Despite significant advancements in Neural Radiance Fields (NeRFs), the renderings may still suffer from aliasing and blurring artifacts, since it remains a fundamental challenge to effectively and efficiently characterize anisotropic areas induced by the cone-casting procedure. This paper introduces a Ripmap-Encoded Platonic Solid representation to precisely and efficiently featurize 3D anisotropic areas, achieving high-fidelity anti-aliasing renderings. Central to our approach are two key components: Platonic Solid Projection and Ripmap encoding. The Platonic Solid Projection factorizes the 3D space onto the unparalleled faces of a certain Platonic solid, such that the anisotropic 3D areas can be projected onto planes with distinguishable characterization. Meanwhile, each face of the Platonic solid is encoded by the Ripmap encoding, which is constructed by anisotropically pre-filtering a learnable feature grid, to enable featurzing the projected anisotropic areas both precisely and efficiently by the anisotropic area-sampling. Extensive experiments on both well-established synthetic datasets and a newly captured real-world dataset demonstrate that our Rip-NeRF attains state-of-the-art rendering quality, particularly excelling in the fine details of repetitive structures and textures, while maintaining relatively swift training times.

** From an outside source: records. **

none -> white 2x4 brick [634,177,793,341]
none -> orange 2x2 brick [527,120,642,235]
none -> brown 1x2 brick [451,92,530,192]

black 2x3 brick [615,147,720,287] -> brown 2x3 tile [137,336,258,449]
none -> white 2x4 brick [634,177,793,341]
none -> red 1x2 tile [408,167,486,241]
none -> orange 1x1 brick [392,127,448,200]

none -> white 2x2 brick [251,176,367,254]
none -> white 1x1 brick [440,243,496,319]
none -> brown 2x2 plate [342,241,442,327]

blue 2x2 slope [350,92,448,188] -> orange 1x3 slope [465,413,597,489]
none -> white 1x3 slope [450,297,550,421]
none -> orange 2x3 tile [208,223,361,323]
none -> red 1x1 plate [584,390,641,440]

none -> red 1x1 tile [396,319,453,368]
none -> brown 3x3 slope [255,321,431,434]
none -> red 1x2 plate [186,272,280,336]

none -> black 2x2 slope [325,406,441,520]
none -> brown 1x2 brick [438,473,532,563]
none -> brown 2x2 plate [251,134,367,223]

翻译：尽管神经辐射场（NeRFs）取得了显著进展，但由于锥体投射过程中各向异性区域的有效且高效表征仍是一个基本挑战，其渲染结果仍可能出现锯齿和模糊伪影。本文提出了一种基于Ripmap编码的柏拉图立体表示方法，能够精确且高效地特征化三维各向异性区域，从而实现高保真抗锯齿渲染。该方法的核心包含两个关键组件：柏拉图立体投影和Ripmap编码。柏拉图立体投影将三维空间分解到特定柏拉图立体的非同向面上，使得各向异性三维区域能够投影到具有区分性表征的平面上；同时，柏拉图立体的每个面均由Ripmap编码进行编码——该编码通过对可学习特征网格进行各向异性预滤波构建——从而能够通过各向异性区域采样精确且高效地特征化投影后的各向异性区域。在成熟合成数据集和新采集的真实数据集上的大量实验表明，我们的Rip-NeRF达到了最先进的渲染质量，尤其在重复结构和纹理的精细细节方面表现优异，同时保持了较快的训练速度。